Innovating to bring performing arts online

UCC and BSS are launching a trio of virtual theatrical productions.
Help Desk 

The Year 8–9 play is a series of comedic sketches by Don Zolidis revolving around customer service help desks, created specifically to be performed online. Showtime is Jan. 30 at 7 p.m. on UCC’s YouTube channel. It features a cast of 13 – eight UCC students and five from the Bishop Strachan School — as well as a UCC crew of five dedicated to props, sound and publicity.

Help Desk is directed by English teacher Heather Crawford and math teacher Patrick Callegaro, with video editing assistance from David Crawford, who teaches film and MYP design. 

"It’s a light play with comic elements and smart writing," Heather Crawford says. "We wanted to provide a bit of a lift in the middle of winter."

The play is being pre-recorded because "there are so many moving parts," with David Crawford editing the pieces together.

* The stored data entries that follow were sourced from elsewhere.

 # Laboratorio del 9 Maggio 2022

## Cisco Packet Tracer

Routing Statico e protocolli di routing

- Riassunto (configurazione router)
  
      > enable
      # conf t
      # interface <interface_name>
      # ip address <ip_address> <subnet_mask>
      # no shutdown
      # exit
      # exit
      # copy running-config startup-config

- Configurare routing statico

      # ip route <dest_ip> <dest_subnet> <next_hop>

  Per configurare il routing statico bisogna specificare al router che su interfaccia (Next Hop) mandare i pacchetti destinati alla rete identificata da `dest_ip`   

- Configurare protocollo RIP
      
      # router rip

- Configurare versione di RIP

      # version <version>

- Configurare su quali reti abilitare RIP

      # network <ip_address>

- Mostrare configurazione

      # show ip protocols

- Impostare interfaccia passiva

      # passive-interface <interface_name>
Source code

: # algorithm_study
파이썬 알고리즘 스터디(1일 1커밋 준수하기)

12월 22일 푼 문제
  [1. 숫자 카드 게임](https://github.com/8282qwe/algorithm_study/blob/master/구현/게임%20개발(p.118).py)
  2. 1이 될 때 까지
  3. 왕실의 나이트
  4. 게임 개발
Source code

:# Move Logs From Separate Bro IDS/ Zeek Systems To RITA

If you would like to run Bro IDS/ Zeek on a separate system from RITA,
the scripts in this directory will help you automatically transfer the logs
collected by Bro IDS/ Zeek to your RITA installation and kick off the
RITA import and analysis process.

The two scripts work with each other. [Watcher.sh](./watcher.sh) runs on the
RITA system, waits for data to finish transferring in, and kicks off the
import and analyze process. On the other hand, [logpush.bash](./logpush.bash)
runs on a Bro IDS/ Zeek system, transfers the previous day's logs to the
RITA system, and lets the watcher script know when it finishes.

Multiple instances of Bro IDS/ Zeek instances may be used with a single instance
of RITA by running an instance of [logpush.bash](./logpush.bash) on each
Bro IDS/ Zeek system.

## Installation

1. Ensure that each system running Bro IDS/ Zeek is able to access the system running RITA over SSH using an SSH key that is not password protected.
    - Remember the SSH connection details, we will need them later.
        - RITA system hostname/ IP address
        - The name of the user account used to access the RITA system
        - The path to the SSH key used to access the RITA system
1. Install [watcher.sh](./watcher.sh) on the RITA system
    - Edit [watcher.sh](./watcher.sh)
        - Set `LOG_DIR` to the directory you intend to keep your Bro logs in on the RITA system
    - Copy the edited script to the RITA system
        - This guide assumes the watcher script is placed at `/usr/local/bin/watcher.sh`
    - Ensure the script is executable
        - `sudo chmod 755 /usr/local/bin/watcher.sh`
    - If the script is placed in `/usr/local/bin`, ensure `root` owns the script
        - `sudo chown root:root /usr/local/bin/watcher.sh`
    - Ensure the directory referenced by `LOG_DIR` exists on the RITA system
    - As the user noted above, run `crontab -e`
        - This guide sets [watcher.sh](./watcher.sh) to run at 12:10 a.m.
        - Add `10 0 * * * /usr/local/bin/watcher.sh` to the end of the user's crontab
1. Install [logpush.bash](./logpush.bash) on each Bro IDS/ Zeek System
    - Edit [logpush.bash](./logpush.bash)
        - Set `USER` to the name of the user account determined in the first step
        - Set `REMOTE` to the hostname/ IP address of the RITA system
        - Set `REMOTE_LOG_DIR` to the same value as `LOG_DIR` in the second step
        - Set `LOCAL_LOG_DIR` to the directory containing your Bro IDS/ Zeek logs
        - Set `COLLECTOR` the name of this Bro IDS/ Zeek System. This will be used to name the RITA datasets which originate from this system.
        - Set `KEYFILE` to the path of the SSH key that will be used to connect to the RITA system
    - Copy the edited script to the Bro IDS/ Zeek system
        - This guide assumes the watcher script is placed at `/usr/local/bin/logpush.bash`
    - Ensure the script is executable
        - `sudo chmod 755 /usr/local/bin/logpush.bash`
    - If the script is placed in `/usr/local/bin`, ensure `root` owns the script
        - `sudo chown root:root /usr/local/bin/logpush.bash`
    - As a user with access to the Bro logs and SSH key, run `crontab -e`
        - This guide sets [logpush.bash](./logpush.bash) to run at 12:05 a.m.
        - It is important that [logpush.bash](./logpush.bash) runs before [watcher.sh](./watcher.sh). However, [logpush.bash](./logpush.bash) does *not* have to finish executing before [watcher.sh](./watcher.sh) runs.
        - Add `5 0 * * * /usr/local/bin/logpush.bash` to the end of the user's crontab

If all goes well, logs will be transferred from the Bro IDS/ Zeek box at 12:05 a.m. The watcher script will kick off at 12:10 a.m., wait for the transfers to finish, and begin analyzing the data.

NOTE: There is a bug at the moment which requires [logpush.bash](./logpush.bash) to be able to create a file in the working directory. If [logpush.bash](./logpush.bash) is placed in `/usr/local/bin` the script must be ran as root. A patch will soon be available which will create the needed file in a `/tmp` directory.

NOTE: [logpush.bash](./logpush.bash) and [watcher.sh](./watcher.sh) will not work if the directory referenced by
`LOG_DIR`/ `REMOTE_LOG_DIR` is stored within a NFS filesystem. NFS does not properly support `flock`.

Meanwhile, the directors have drawn on the actors’ families to assist with at-home lighting, costumes and makeup.

"We’ve asked for photos of each family to run as part of our credits, since they are the supporting crew," Heather Crawford says. "We’ve had to rethink every little thing that takes place in a theatre."

Concord Floral

Rehearsals are underway for Jordan Tannahill’s Concord Floral, winner of a 2015 Dora Mavor Moore Award recognizing outstanding achievements in Toronto theatre. It’s based on a neighbourhood in Vaughan, Ont., where a once-bustling flower shop is now an abandoned greenhouse.

"It’s an incredible Canadian play that is infused with an amazing sense of what it means to be a teenager," says Brendon Allen, the director and the co-curricular co-ordinator at BSS. "It takes a poetic look at the idea of adolescence as a plague and has a scary, ominous feel to it. It toys with the audience in an interesting way."

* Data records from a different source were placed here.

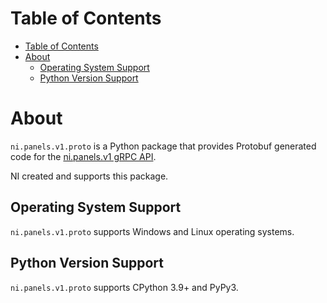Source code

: # Table of Contents

- [Table of Contents](#table-of-contents)
- [About](#about)
  - [Operating System Support](#operating-system-support)
  - [Python Version Support](#python-version-support)

# About

`ni.panels.v1.proto` is a Python package that provides Protobuf generated code for the [ni.panels.v1 gRPC API](https://github.com/ni/ni-apis/tree/main/ni/panels/v1).

NI created and supports this package.

## Operating System Support

`ni.panels.v1.proto` supports Windows and Linux operating systems.

## Python Version Support

`ni.panels.v1.proto` supports CPython 3.9+ and PyPy3.
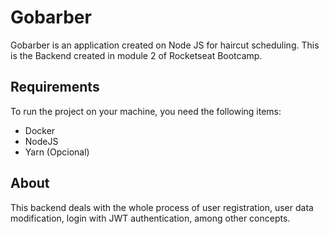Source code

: # Gobarber

Gobarber is an application created on Node JS for haircut scheduling. This is the Backend created in module 2 of Rocketseat Bootcamp.

## Requirements

To run the project on your machine, you need the following items:

- Docker
- NodeJS
- Yarn (Opcional)

## About

This backend deals with the whole process of user registration, user data modification, login with JWT authentication, among other concepts.
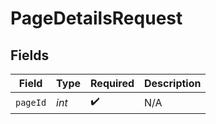# PageDetailsRequest


## Fields

| Field              | Type               | Required           | Description        |
| ------------------ | ------------------ | ------------------ | ------------------ |
| `pageId`           | *int*              | :heavy_check_mark: | N/A                |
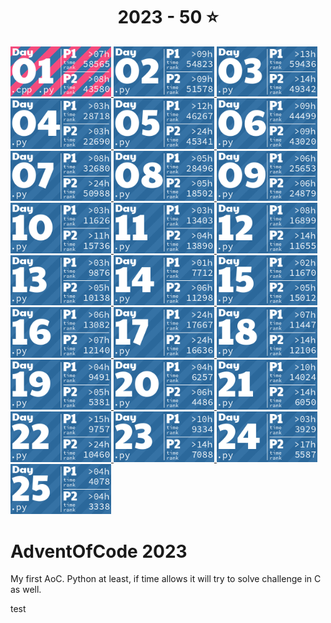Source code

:<!-- AOC TILES BEGIN -->
<h1 align="center">
  2023 - 50 ⭐
</h1>
<a href="2023/01/C/main.cpp">
  <img src=".aoc_tiles/tiles/2023/01.png" width="161px">
</a>
<a href="2023/02/Python/main.py">
  <img src=".aoc_tiles/tiles/2023/02.png" width="161px">
</a>
<a href="2023/03/Python/main.py">
  <img src=".aoc_tiles/tiles/2023/03.png" width="161px">
</a>
<a href="2023/04/Python/main.py">
  <img src=".aoc_tiles/tiles/2023/04.png" width="161px">
</a>
<a href="2023/05/Python/main.py">
  <img src=".aoc_tiles/tiles/2023/05.png" width="161px">
</a>
<a href="2023/06/Python/main.py">
  <img src=".aoc_tiles/tiles/2023/06.png" width="161px">
</a>
<a href="2023/07/Python/main.py">
  <img src=".aoc_tiles/tiles/2023/07.png" width="161px">
</a>
<a href="2023/08/Python/main.py">
  <img src=".aoc_tiles/tiles/2023/08.png" width="161px">
</a>
<a href="2023/09/Python/main.py">
  <img src=".aoc_tiles/tiles/2023/09.png" width="161px">
</a>
<a href="2023/10/Python/main.py">
  <img src=".aoc_tiles/tiles/2023/10.png" width="161px">
</a>
<a href="2023/11/Python/main.py">
  <img src=".aoc_tiles/tiles/2023/11.png" width="161px">
</a>
<a href="2023/12/Python/functools_caching.py">
  <img src=".aoc_tiles/tiles/2023/12.png" width="161px">
</a>
<a href="2023/13/Python/main.py">
  <img src=".aoc_tiles/tiles/2023/13.png" width="161px">
</a>
<a href="2023/14/Python/main.py">
  <img src=".aoc_tiles/tiles/2023/14.png" width="161px">
</a>
<a href="2023/15/Python/main.py">
  <img src=".aoc_tiles/tiles/2023/15.png" width="161px">
</a>
<a href="2023/16/Python/main.py">
  <img src=".aoc_tiles/tiles/2023/16.png" width="161px">
</a>
<a href="2023/17/Python/main.py">
  <img src=".aoc_tiles/tiles/2023/17.png" width="161px">
</a>
<a href="2023/18/Python/DiggingInstruction.py">
  <img src=".aoc_tiles/tiles/2023/18.png" width="161px">
</a>
<a href="2023/19/Python/main.py">
  <img src=".aoc_tiles/tiles/2023/19.png" width="161px">
</a>
<a href="2023/20/Python/main.py">
  <img src=".aoc_tiles/tiles/2023/20.png" width="161px">
</a>
<a href="2023/21/Python/main.py">
  <img src=".aoc_tiles/tiles/2023/21.png" width="161px">
</a>
<a href="2023/22/Python/main.py">
  <img src=".aoc_tiles/tiles/2023/22.png" width="161px">
</a>
<a href="2023/23/Python/main.py">
  <img src=".aoc_tiles/tiles/2023/23.png" width="161px">
</a>
<a href="2023/24/Python/main.py">
  <img src=".aoc_tiles/tiles/2023/24.png" width="161px">
</a>
<a href="2023/25/Python/main.py">
  <img src=".aoc_tiles/tiles/2023/25.png" width="161px">
</a>
<!-- AOC TILES END -->

# AdventOfCode 2023
My first AoC.
Python at least, if time allows it will try to solve challenge in C as well.

test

The cast has 12 actors – four from UCC and eight from BSS – and 12 designers, including four from UCC, who have all contributed to the way the play will unfold online. Performance dates haven’t been finalized yet, but the show will be on Zoom and streamed on the BSS YouTube channel. 

"The students love it," says Allen. "The use of the metaphor of the plague is so interesting, because we’re staging this in the time of COVID-19. The cast is taking on some massive philosophical ideas."

The Birthday Party

From 1959, The Birthday Party by renowned British playwright Harold Pinter is “rich with the style features we associate with his work — confusion, conflict and critical commentary,” says director Gillian Levene, chair of the English department at the Upper School.  

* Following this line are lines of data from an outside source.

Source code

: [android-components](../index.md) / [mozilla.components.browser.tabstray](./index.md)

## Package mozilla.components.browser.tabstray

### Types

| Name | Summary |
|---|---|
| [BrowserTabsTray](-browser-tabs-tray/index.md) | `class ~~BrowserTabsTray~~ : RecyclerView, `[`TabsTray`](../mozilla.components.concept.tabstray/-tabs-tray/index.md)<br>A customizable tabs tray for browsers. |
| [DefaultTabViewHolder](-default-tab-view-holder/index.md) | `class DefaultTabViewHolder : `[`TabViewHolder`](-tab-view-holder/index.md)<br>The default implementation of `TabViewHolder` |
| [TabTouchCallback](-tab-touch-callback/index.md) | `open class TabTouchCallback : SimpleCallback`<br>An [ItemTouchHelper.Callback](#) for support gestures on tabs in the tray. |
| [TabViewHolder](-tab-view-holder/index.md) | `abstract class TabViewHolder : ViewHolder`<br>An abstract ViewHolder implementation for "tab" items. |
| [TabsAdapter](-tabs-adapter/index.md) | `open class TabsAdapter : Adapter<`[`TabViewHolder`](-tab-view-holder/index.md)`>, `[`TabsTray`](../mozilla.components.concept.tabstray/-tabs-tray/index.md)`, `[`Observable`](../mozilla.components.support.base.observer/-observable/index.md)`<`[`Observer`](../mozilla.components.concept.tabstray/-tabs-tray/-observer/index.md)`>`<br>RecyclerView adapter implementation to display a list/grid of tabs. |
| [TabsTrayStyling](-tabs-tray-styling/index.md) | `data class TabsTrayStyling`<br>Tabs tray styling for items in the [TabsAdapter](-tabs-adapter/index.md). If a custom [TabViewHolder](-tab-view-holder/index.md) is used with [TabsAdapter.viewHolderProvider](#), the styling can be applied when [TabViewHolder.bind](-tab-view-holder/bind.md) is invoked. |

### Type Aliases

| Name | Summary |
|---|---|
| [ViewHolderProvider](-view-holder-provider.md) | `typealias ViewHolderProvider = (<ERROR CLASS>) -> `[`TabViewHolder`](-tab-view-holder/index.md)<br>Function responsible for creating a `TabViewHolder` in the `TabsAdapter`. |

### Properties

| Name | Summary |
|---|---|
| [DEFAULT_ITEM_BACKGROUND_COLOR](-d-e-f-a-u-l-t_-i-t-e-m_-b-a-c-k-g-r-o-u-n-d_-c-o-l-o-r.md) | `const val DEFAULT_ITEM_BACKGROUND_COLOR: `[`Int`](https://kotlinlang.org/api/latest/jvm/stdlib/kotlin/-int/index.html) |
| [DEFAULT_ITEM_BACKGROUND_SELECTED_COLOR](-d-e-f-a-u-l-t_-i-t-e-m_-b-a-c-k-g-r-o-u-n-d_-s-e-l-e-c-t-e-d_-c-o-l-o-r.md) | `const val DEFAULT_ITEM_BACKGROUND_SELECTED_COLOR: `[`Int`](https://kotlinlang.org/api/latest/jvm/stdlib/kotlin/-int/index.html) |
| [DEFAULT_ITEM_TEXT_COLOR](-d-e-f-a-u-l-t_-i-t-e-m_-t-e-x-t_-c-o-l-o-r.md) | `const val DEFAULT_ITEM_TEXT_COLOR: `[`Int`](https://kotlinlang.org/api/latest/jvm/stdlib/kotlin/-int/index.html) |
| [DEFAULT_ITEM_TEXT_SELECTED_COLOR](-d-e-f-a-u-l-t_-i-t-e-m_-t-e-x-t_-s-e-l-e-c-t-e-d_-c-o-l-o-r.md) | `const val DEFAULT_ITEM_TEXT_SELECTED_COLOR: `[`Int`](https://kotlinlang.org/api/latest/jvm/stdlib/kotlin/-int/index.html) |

"Fondly called a 'comedy of menace,' The Birthday Party follows the heated interactions of a group of strangers during a night’s celebrations, exposing the chaos that rules our lives despite our best intentions," adds Levene.

It’s a play that isn’t regularly performed at the secondary school level. Due to its intense and absurdist nature, Levene recommends that it’s appropriate for a viewing audience of Year 10 or above. An online performance is being planned for late March or early April.

The cast of six is split between UCC and BSS actors. At virtual rehearsals, Levene says, "They have been fabulous in figuring out the meaning of very complex moments, reflecting on what makes a character and how and why we respond to things. They are a wonderful group of young minds."